What you will do >> Copy every line below that contains the string "number". Case counts.

=== Provided information ===

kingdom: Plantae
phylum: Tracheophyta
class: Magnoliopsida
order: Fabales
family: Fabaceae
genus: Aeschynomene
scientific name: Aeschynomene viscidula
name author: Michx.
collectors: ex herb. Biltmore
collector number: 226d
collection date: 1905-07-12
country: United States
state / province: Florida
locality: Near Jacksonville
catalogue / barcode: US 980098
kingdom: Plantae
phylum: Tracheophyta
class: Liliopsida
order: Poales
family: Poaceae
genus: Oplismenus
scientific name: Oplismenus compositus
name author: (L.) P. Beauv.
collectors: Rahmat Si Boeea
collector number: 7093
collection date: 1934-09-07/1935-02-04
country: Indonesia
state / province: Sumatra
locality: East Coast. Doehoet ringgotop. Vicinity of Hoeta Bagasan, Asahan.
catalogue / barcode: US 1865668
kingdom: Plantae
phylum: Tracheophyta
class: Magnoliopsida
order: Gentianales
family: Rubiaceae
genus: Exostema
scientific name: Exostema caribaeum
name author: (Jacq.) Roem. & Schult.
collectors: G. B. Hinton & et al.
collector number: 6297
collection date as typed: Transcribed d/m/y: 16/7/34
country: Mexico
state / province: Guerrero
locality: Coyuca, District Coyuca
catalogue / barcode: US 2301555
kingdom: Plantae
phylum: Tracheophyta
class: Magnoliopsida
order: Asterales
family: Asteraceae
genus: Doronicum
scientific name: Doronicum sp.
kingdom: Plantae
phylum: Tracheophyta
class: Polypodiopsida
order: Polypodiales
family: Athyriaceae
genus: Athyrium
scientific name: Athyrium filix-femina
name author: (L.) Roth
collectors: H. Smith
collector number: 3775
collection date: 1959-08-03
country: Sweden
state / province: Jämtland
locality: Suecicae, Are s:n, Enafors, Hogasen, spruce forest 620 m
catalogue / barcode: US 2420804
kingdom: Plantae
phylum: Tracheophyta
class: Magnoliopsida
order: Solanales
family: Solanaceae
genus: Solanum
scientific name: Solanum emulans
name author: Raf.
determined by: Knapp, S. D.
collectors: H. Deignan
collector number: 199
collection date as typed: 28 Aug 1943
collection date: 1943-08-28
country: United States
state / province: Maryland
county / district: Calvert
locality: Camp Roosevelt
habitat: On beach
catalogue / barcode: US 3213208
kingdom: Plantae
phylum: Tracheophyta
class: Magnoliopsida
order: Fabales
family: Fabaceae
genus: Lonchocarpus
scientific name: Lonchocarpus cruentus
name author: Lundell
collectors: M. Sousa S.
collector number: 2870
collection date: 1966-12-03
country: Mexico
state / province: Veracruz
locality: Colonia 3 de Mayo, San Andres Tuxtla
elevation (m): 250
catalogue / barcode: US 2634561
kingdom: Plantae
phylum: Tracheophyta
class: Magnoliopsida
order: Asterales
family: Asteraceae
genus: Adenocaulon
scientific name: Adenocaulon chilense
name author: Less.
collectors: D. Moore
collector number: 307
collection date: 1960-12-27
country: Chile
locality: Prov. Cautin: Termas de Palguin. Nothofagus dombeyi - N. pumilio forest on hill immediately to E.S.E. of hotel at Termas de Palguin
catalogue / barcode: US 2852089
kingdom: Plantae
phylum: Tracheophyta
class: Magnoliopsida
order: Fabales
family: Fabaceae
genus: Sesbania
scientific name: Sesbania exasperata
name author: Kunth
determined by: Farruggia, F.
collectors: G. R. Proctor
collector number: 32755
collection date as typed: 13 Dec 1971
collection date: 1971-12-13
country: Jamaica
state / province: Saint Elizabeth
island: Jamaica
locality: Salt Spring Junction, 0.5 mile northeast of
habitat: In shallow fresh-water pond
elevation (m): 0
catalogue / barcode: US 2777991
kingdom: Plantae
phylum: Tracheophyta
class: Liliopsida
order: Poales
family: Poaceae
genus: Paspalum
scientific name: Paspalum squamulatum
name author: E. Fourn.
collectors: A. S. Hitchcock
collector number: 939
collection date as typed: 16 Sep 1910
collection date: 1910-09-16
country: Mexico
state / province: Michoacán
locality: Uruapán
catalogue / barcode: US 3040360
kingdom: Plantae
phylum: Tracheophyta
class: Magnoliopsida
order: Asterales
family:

===

Task result >>
collector number: 226d
collector number: 7093
collector number: 6297
collector number: 3775
collector number: 199
collector number: 2870
collector number: 307
collector number: 32755
collector number: 939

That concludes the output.